Tasks and exercises —
- A) In the commit diff below, what JSON field name does UnloadResponse use for the count of unloaded runners?
- B) Return everything in the commit diff below from "Merge pull request" down to "models to unload.", copied verbatim.

Document text —
※
Merge pull request #46 from doringeman/unload

doringeman · web-flow · commit c818aab53eb6 · 2025-05-21T18:26:08.000+03:00
Add /engines/unload
diff --git a/pkg/inference/scheduling/api.go b/pkg/inference/scheduling/api.go
@@ -61,3 +61,15 @@ type DiskUsage struct {
 	ModelsDiskUsage         float64 `json:"models_disk_usage"`
 	DefaultBackendDiskUsage float64 `json:"default_backend_disk_usage"`
 }
+
+// UnloadRequest is used to specify which models to unload.
+type UnloadRequest struct {
+	All     bool   `json:"all"`
+	Backend string `json:"backend"`
+	Model   string `json:"model"`
+}
+
+// UnloadResponse is used to return the number of unloaded runners (backend, model).
+type UnloadResponse struct {
+	UnloadedRunners int `json:"unloaded_runners"`
+}
diff --git a/pkg/inference/scheduling/loader.go b/pkg/inference/scheduling/loader.go
@@ -177,6 +177,42 @@ func (l *loader) evict(idleOnly bool) int {
 	return len(l.runners)
 }
 
+// evictRunner evicts a specific runner. The caller must hold the loader lock.
+// It returns the number of remaining runners.
+func (l *loader) evictRunner(backend, model string) int {
+	allBackends := backend == ""
+	for r, slot := range l.runners {
+		if (allBackends || r.backend == backend) && r.model == model {
+			l.log.Infof("Evicting %s backend runner with model %s in %s mode",
+				r.backend, r.model, r.mode,
+			)
+			l.slots[slot].terminate()
+			l.slots[slot] = nil
+			l.availableMemory += l.allocations[slot]
+			l.allocations[slot] = 0
+			l.timestamps[slot] = time.Time{}
+			delete(l.runners, r)
※
Extracted records —
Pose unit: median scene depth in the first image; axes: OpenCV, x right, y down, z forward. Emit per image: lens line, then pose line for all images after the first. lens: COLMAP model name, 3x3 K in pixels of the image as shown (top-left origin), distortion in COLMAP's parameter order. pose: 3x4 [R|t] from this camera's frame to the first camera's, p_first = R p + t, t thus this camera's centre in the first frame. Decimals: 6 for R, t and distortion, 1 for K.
※
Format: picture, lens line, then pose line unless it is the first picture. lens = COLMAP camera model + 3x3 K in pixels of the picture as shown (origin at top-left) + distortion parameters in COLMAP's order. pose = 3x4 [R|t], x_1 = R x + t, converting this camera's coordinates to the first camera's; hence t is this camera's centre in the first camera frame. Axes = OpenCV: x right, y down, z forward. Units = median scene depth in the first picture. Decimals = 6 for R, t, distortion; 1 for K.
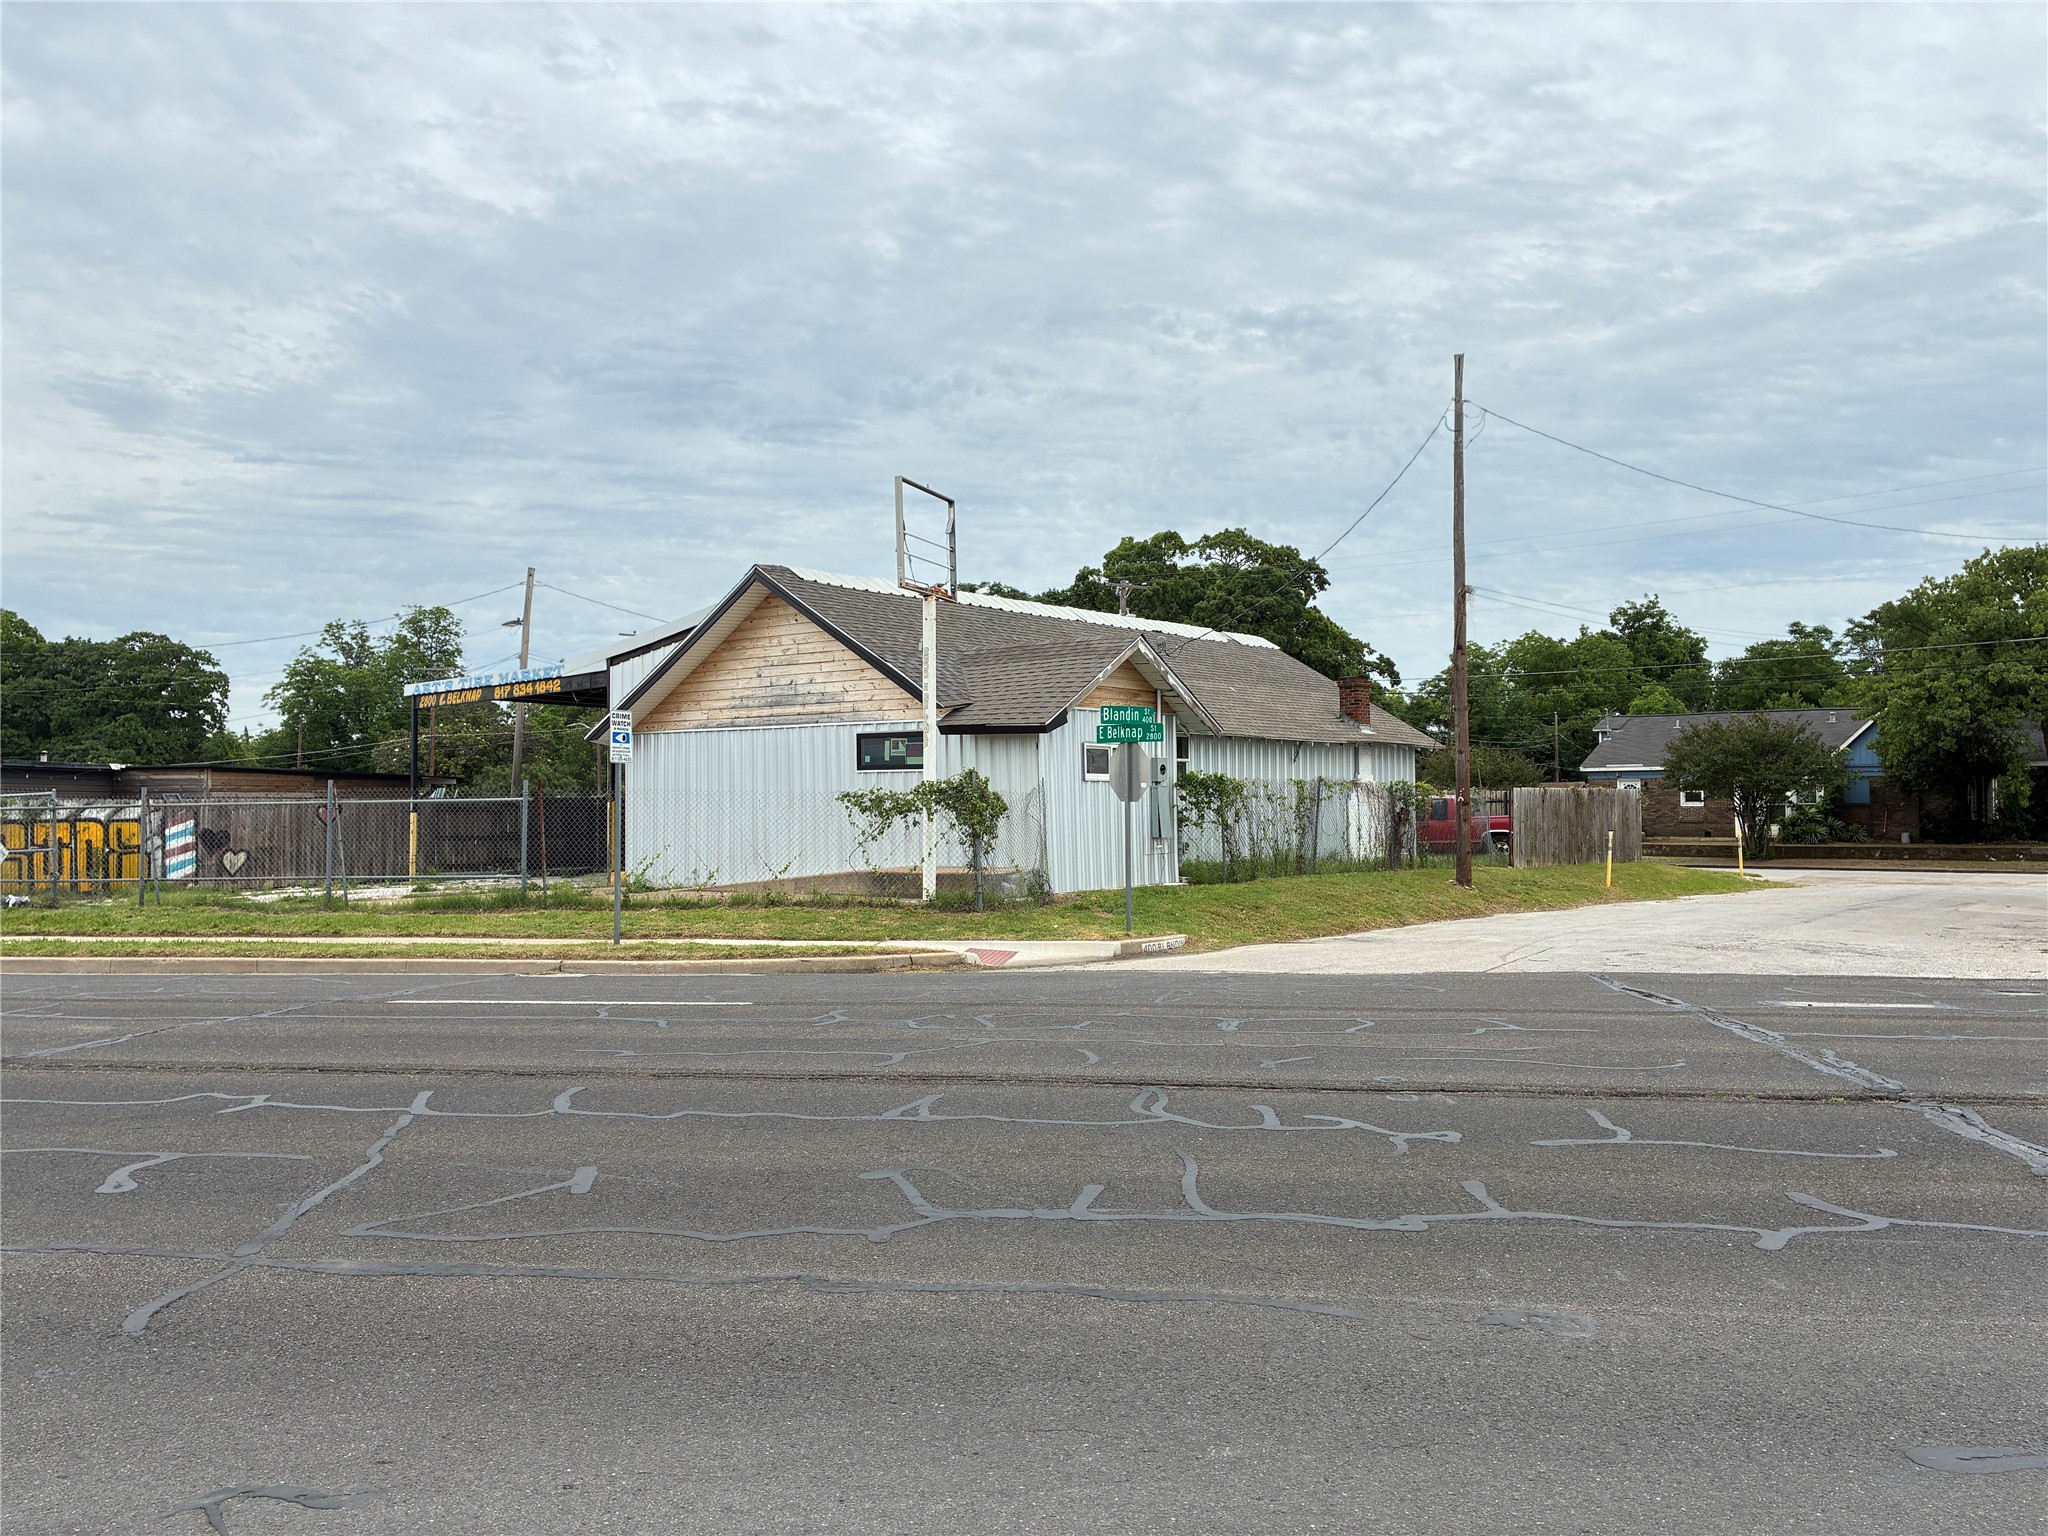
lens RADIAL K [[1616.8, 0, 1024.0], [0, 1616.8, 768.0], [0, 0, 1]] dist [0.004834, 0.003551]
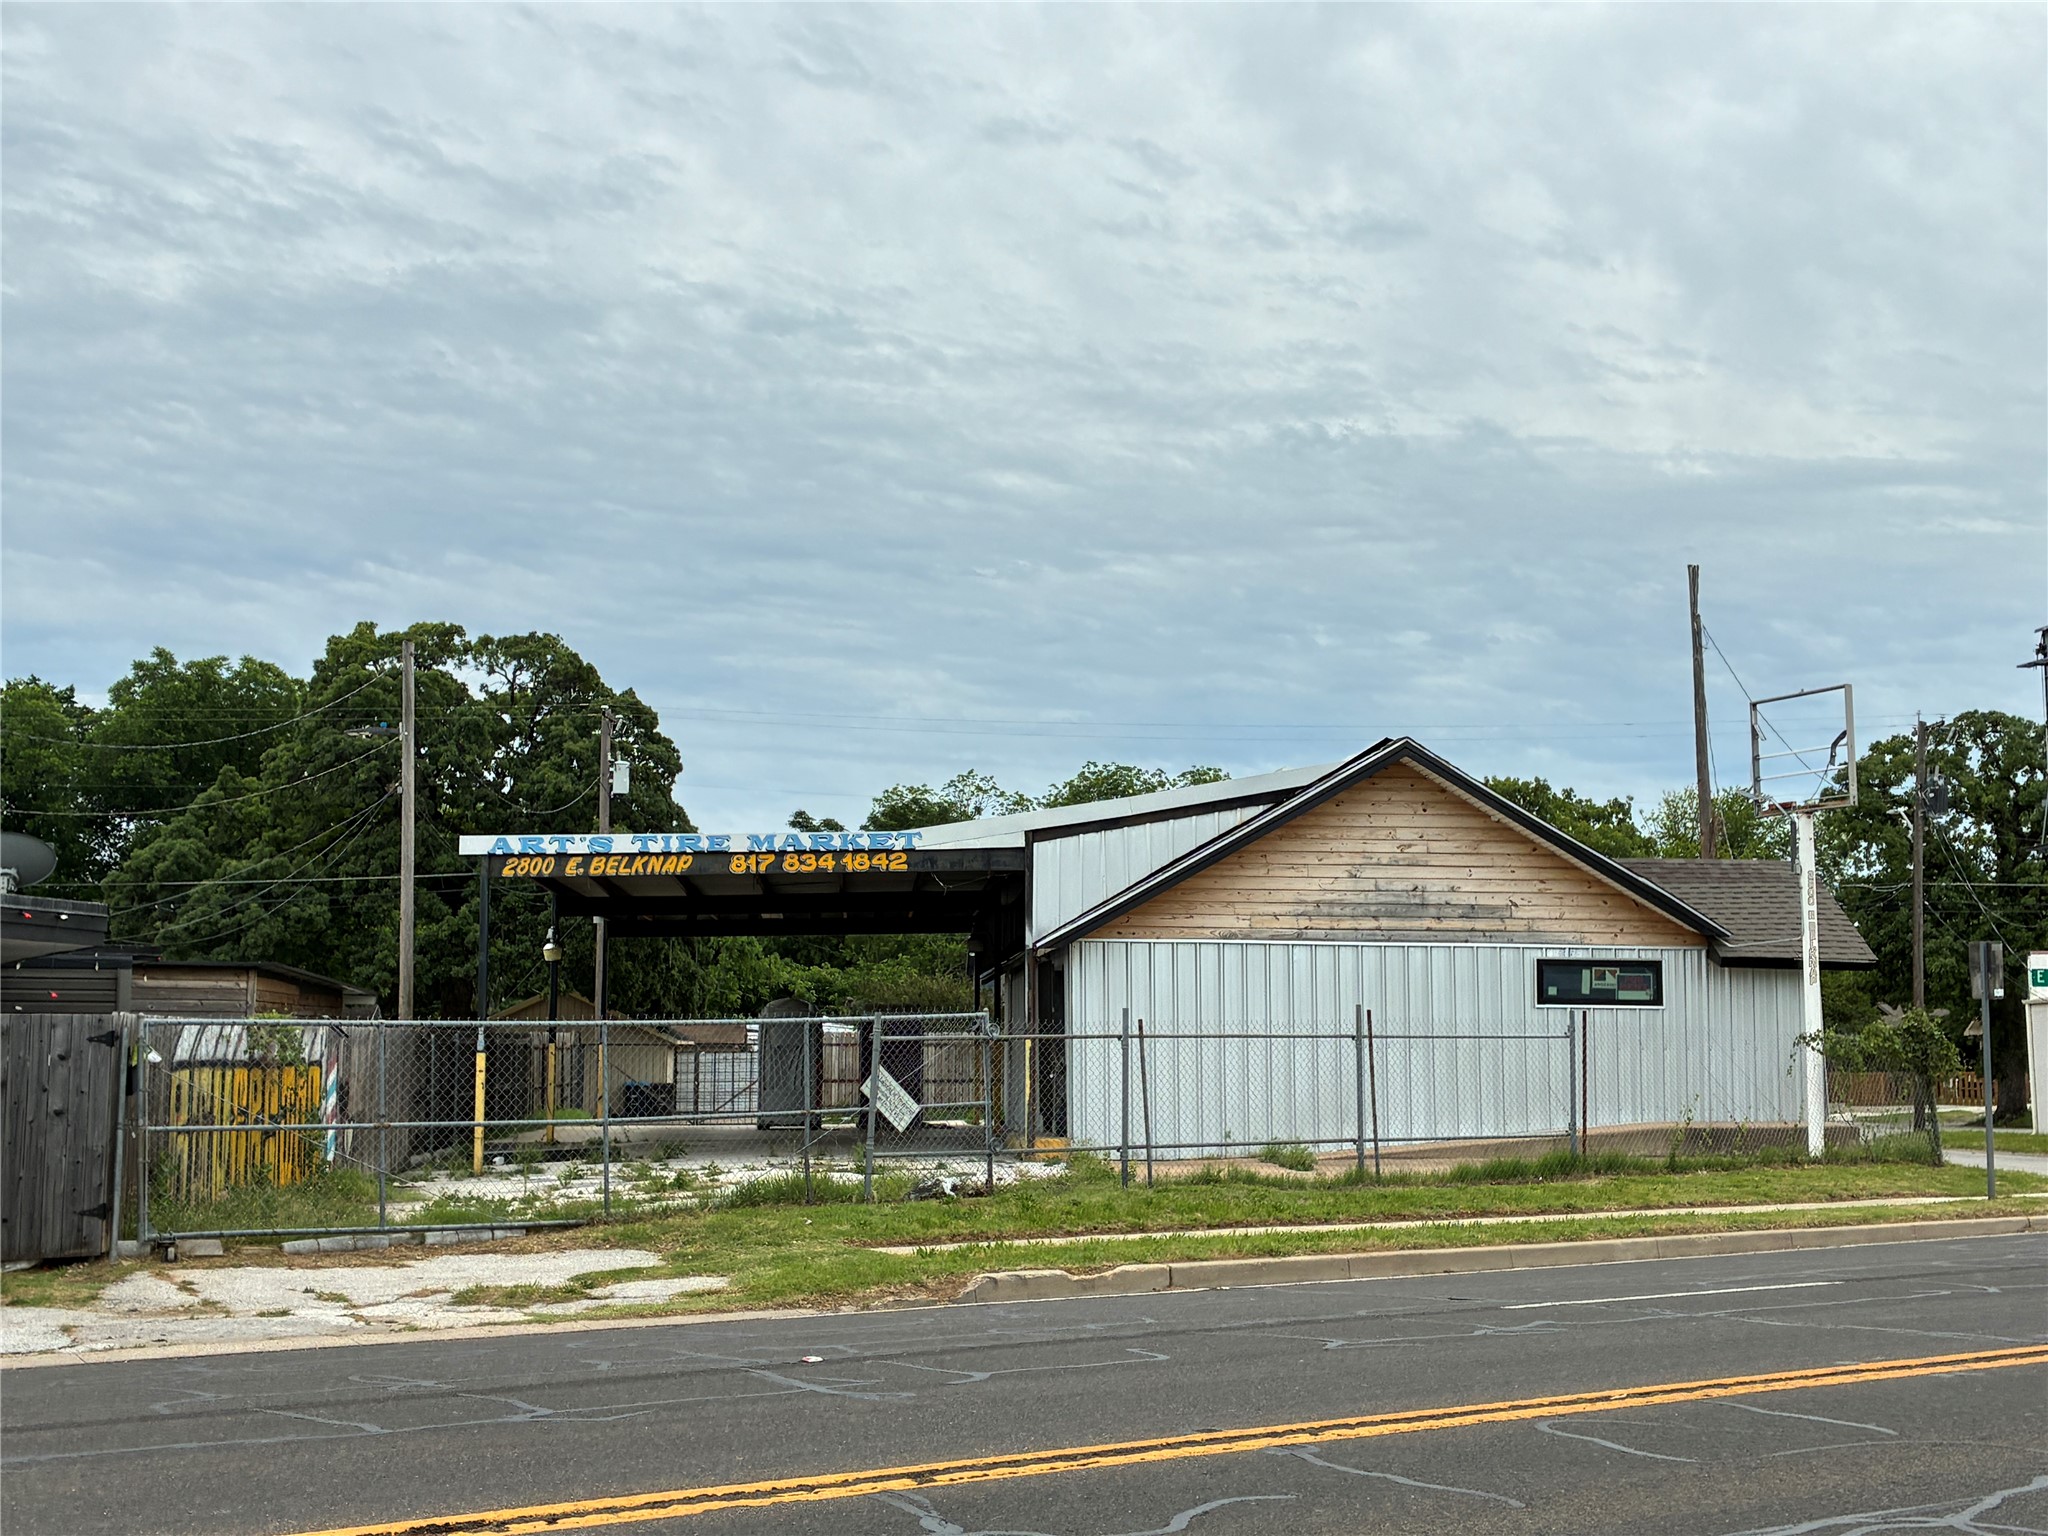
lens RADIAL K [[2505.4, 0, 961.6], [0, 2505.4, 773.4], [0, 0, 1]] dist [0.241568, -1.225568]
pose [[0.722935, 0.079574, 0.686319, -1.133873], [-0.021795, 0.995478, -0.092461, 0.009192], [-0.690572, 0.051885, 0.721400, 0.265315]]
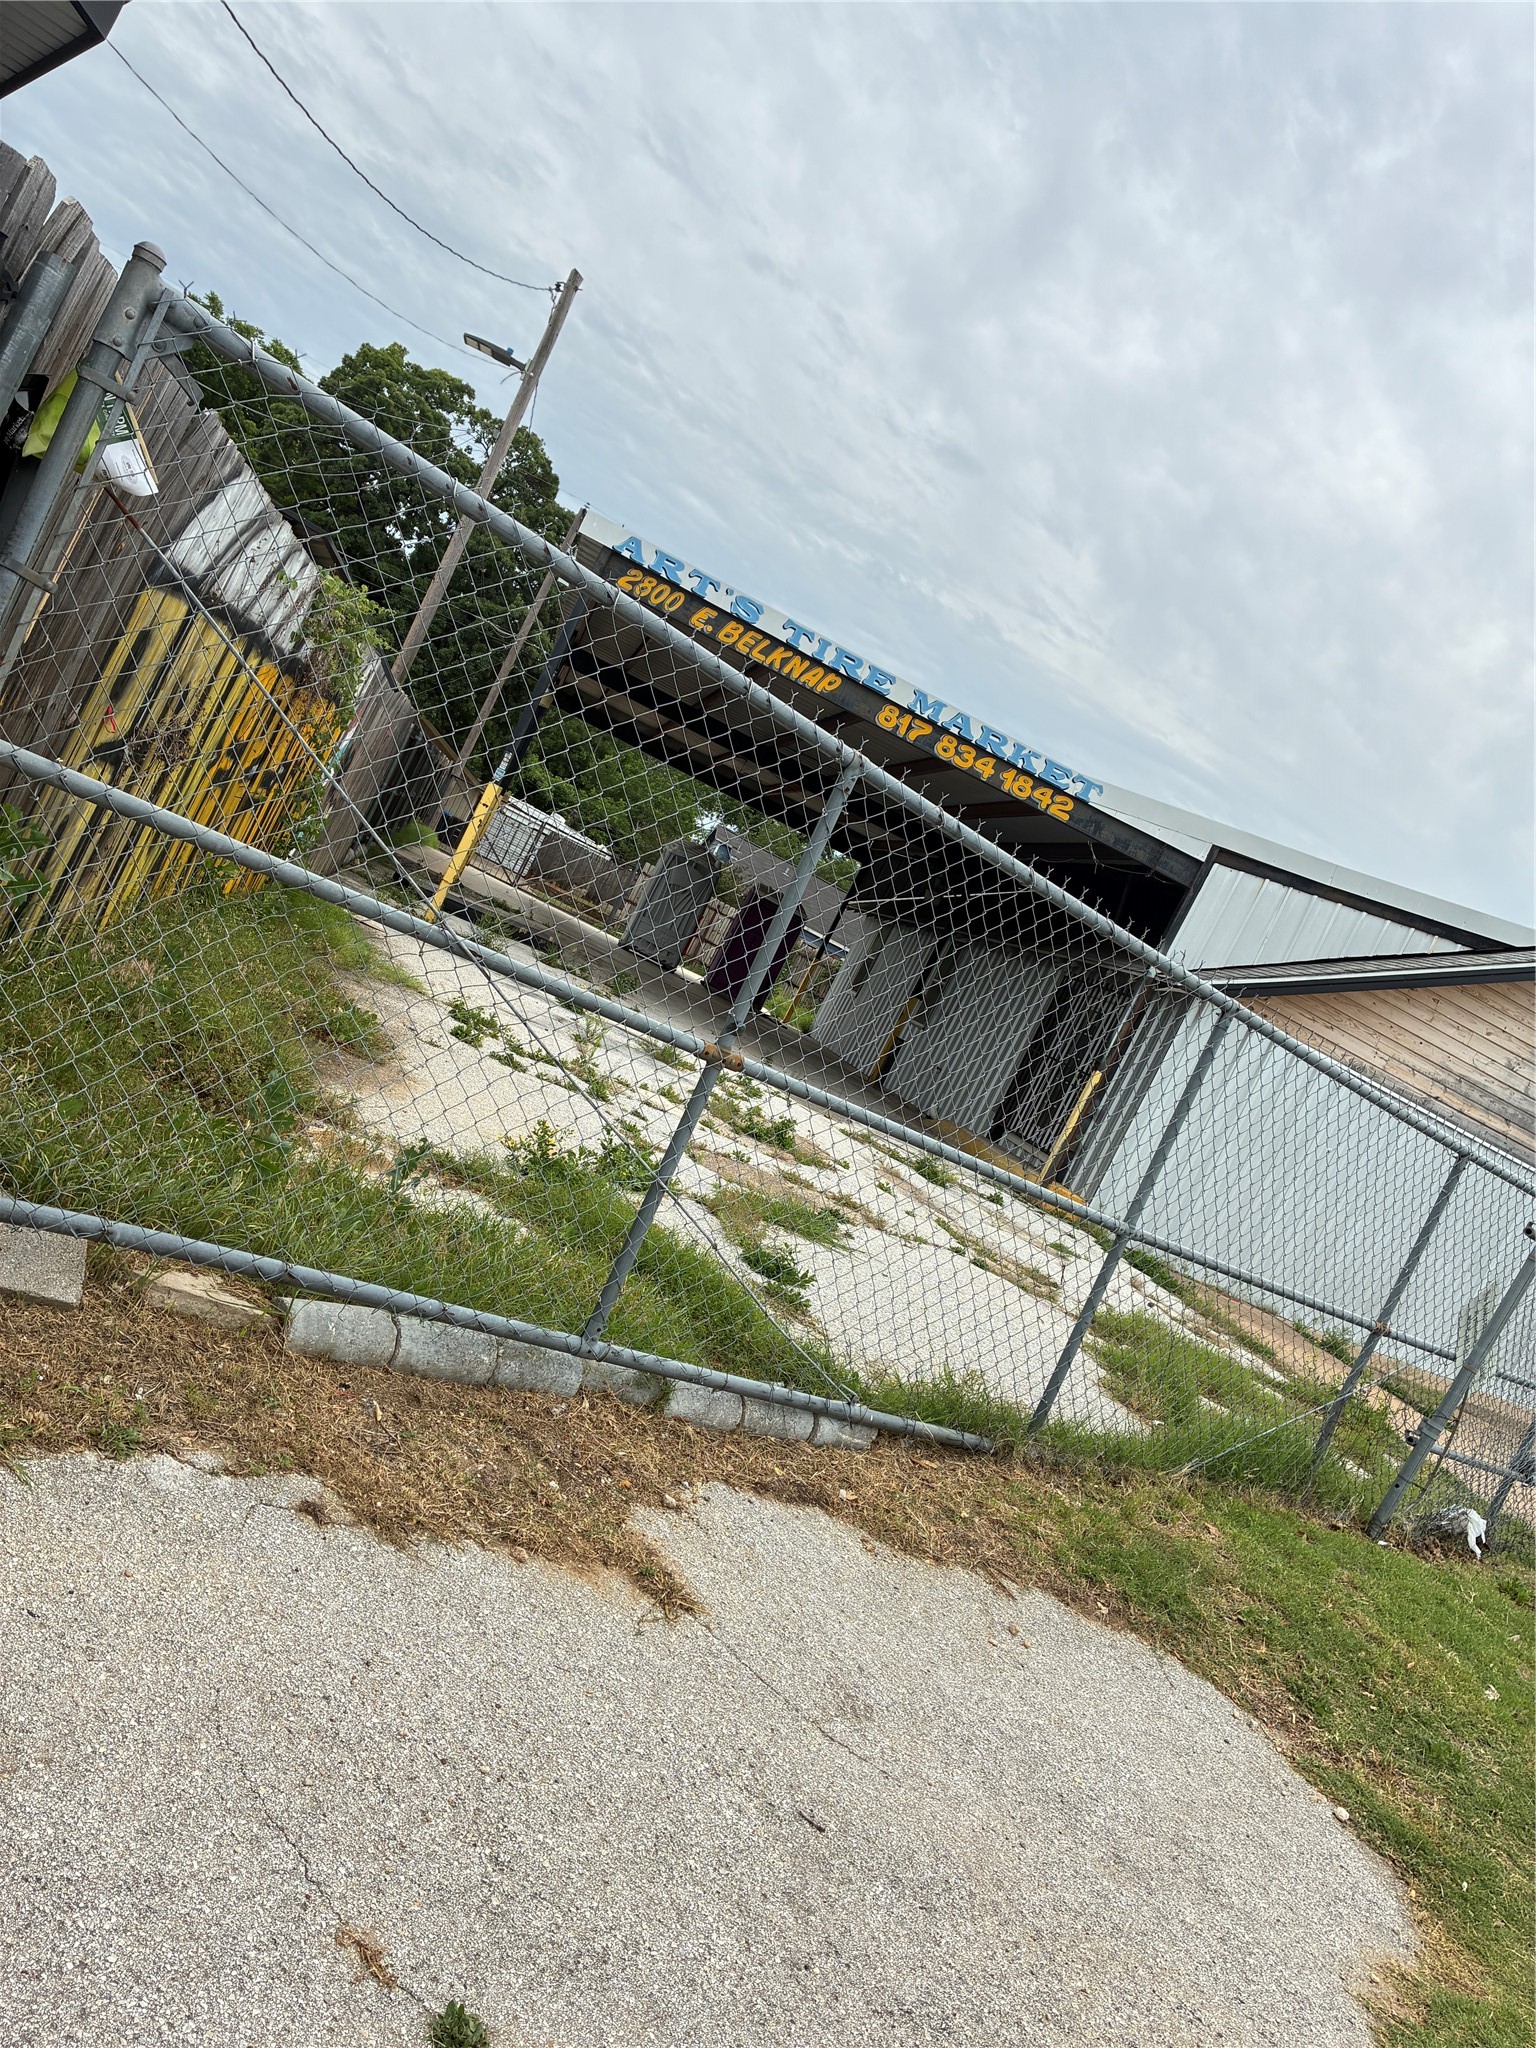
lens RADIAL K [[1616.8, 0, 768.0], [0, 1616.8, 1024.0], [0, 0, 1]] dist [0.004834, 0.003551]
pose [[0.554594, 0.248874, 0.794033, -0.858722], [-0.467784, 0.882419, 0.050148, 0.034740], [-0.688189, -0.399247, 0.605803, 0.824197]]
※
Responses in order —
- A) unloaded_runners

- B)
Merge pull request #46 from doringeman/unload

doringeman · web-flow · commit c818aab53eb6 · 2025-05-21T18:26:08.000+03:00
Add /engines/unload
diff --git a/pkg/inference/scheduling/api.go b/pkg/inference/scheduling/api.go
@@ -61,3 +61,15 @@ type DiskUsage struct {
 	ModelsDiskUsage         float64 `json:"models_disk_usage"`
 	DefaultBackendDiskUsage float64 `json:"default_backend_disk_usage"`
 }
+
+// UnloadRequest is used to specify which models to unload.